§ **WORK ORDER**
Pull out every line of the records that contains the string "Accidente", treating uppercase and lowercase letters as different.

──────── DATA SHOWN ────────

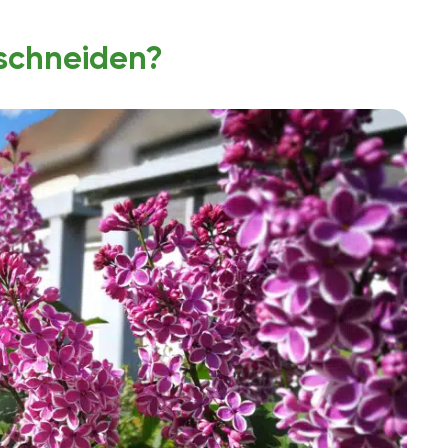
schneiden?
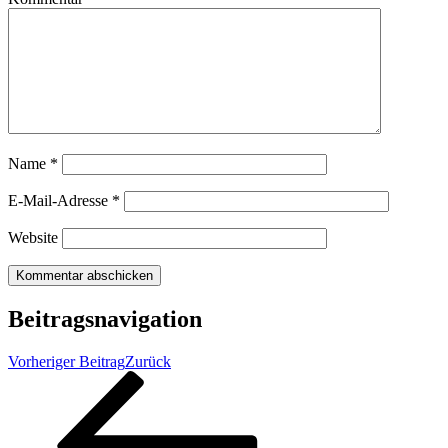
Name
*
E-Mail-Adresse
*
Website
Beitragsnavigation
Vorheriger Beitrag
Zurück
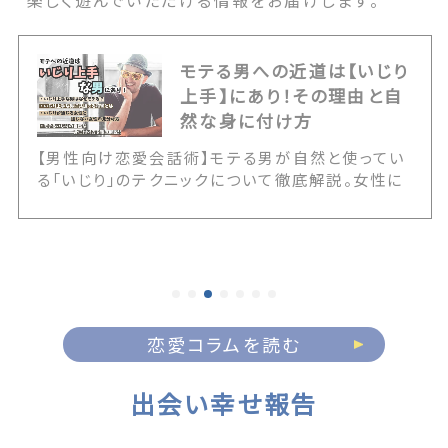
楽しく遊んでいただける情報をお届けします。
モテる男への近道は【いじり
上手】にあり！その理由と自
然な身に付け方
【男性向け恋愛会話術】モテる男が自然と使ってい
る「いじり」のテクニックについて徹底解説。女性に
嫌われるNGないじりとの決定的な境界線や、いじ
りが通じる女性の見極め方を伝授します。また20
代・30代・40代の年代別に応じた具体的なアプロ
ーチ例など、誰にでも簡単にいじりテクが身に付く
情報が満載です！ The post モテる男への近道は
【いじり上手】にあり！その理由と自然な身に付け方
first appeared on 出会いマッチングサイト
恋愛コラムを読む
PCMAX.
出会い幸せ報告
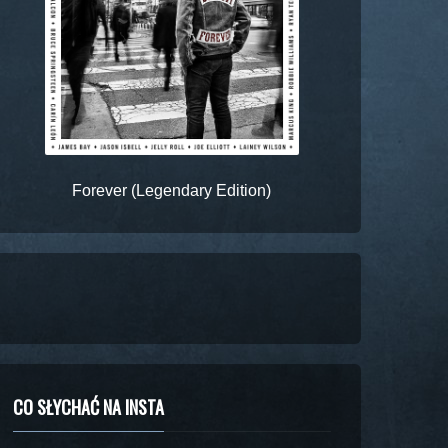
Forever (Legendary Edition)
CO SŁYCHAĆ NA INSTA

────────
──────── DATA SHOWN ────────

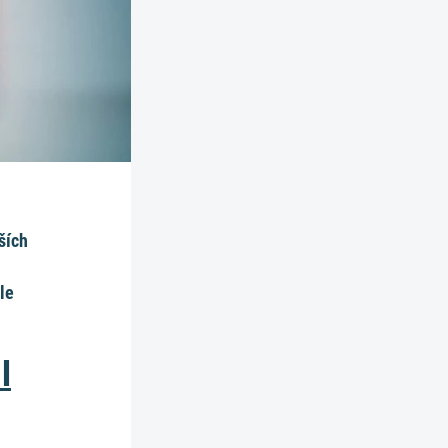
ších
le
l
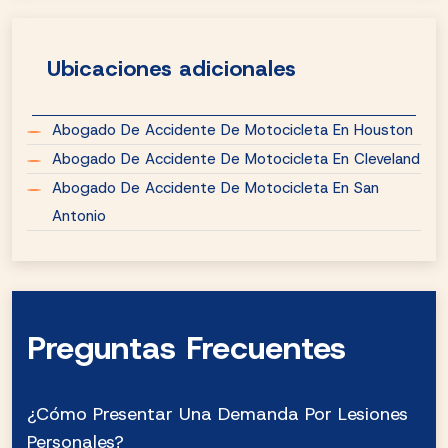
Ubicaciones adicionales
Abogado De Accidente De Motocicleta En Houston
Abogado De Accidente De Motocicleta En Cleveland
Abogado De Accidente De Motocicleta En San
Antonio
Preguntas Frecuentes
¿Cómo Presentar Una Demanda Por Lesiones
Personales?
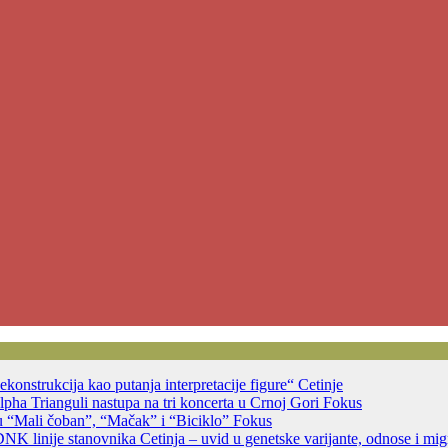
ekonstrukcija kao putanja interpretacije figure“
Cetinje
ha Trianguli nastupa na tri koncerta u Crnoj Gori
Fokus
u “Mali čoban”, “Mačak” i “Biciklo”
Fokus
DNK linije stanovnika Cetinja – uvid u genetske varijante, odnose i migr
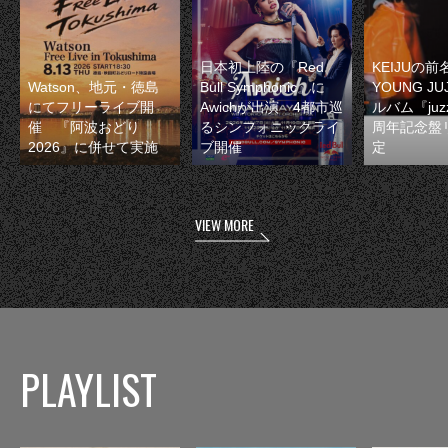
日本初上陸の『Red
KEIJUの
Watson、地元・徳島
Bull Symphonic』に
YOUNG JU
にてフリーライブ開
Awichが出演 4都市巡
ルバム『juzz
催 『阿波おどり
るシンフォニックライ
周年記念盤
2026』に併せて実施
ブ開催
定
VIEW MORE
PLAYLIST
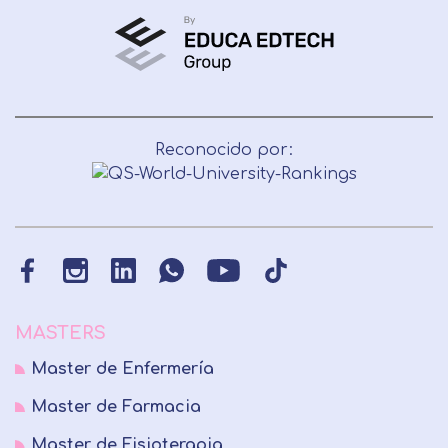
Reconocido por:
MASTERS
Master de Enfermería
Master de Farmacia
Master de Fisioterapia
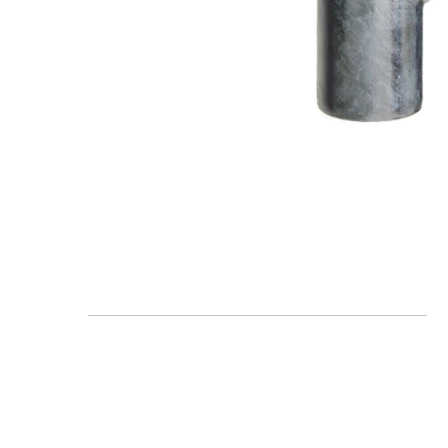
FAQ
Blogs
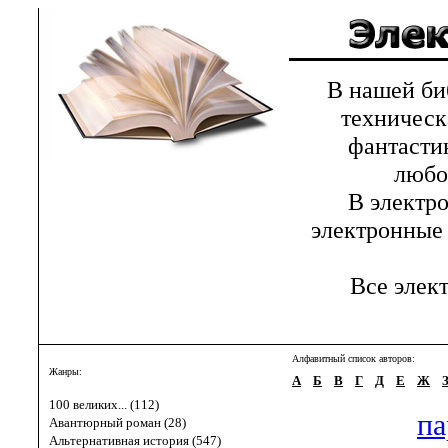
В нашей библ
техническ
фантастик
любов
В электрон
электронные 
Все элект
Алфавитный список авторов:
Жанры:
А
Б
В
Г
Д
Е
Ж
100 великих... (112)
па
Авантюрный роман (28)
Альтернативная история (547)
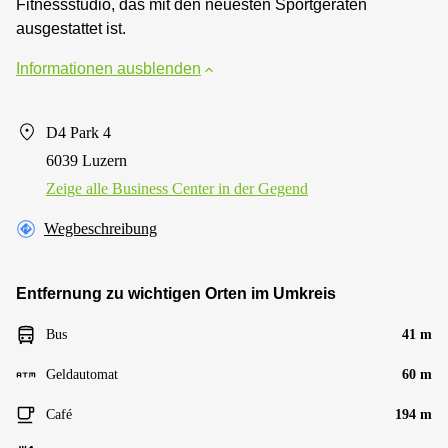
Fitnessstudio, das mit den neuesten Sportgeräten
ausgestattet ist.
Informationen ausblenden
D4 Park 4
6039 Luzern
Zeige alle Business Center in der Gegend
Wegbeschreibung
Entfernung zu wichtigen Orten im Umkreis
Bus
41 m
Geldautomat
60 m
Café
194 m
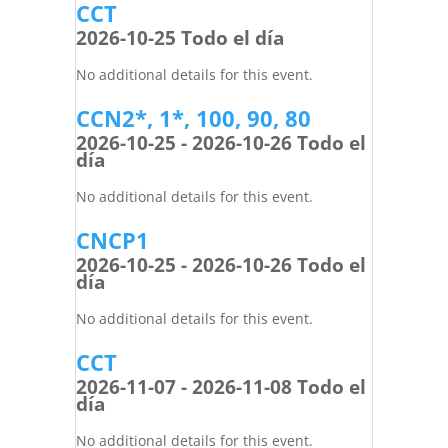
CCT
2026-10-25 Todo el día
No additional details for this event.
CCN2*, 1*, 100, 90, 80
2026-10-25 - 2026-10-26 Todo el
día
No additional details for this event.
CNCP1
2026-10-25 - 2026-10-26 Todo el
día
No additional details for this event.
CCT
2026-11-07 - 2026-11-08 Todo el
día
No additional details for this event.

────────
──────── DATA SHOWN ────────

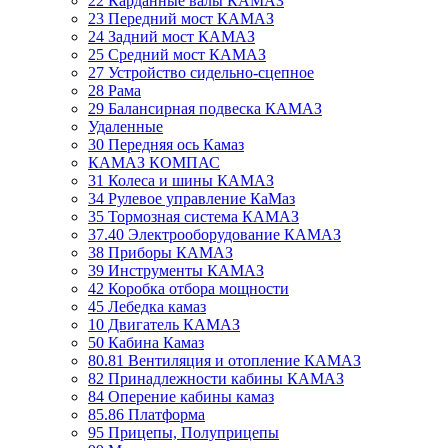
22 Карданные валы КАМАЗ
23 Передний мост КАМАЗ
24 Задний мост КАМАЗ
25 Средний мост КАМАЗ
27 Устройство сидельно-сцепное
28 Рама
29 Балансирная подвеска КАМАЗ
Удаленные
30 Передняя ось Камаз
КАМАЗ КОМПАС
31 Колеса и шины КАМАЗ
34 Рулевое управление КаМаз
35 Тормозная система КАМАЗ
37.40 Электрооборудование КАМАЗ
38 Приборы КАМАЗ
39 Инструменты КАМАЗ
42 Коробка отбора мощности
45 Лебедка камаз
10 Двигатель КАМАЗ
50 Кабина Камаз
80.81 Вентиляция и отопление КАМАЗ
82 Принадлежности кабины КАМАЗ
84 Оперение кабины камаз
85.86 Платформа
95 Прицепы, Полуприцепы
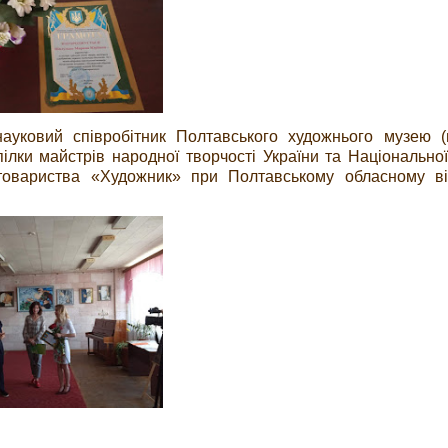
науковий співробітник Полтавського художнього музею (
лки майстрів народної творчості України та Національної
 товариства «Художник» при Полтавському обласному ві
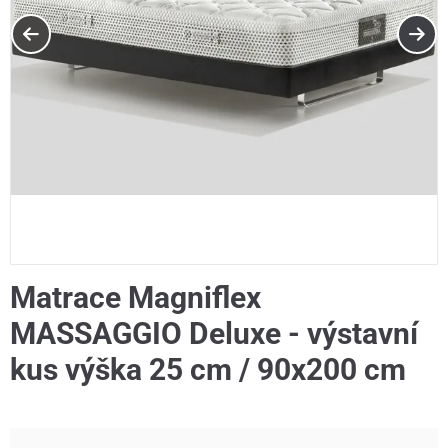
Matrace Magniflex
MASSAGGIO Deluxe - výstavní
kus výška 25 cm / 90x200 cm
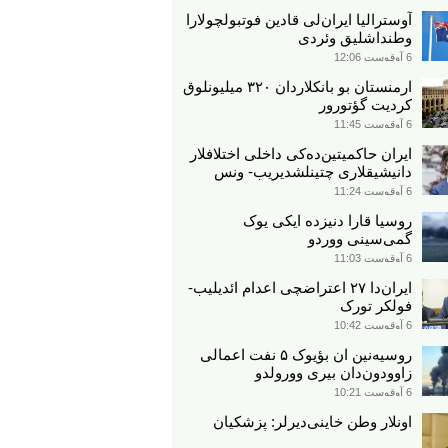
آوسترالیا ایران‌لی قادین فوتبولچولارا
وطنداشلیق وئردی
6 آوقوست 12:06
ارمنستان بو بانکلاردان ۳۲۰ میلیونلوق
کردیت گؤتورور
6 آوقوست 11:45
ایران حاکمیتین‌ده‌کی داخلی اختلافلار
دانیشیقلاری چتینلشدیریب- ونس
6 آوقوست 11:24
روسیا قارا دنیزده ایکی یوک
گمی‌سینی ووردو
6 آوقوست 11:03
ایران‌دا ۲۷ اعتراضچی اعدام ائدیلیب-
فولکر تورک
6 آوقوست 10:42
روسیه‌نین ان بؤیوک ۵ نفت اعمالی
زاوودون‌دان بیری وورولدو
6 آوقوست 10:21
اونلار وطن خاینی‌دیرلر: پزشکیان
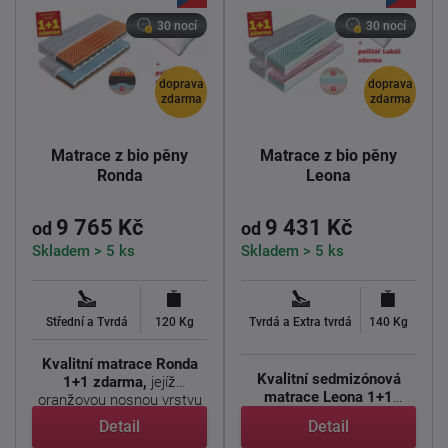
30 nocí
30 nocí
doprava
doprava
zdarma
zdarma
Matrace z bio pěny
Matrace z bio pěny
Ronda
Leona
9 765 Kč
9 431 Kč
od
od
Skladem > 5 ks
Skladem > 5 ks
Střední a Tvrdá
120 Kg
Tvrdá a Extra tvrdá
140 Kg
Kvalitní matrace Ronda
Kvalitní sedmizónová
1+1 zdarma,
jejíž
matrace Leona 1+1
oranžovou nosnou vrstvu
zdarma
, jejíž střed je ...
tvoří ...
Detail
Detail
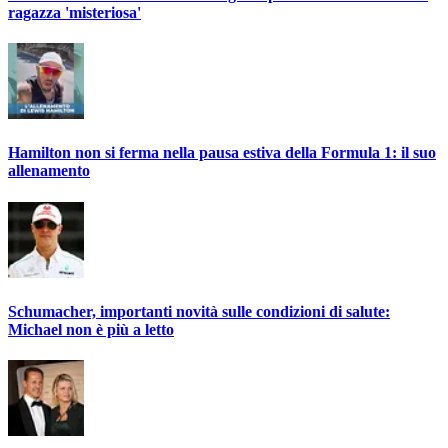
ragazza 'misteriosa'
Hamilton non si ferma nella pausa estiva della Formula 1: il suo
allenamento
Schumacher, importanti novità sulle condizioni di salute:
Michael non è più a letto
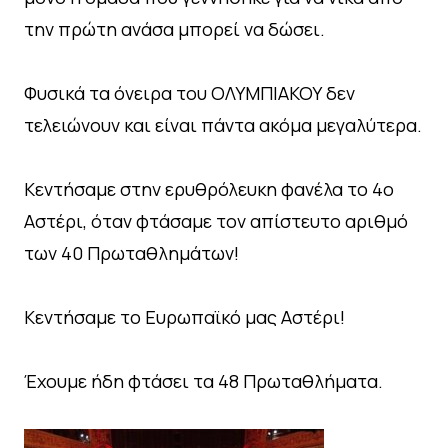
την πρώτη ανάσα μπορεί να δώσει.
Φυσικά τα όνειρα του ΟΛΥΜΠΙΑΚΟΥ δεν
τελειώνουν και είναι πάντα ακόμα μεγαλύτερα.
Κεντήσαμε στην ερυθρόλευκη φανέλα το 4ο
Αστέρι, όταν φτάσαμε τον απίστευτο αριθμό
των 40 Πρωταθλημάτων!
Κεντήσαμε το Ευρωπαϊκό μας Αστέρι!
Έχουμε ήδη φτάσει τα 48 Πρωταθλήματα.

────────

§ **RESPONSE**
Abogado De Accidente De Motocicleta En Houston
Abogado De Accidente De Motocicleta En Cleveland
Abogado De Accidente De Motocicleta En San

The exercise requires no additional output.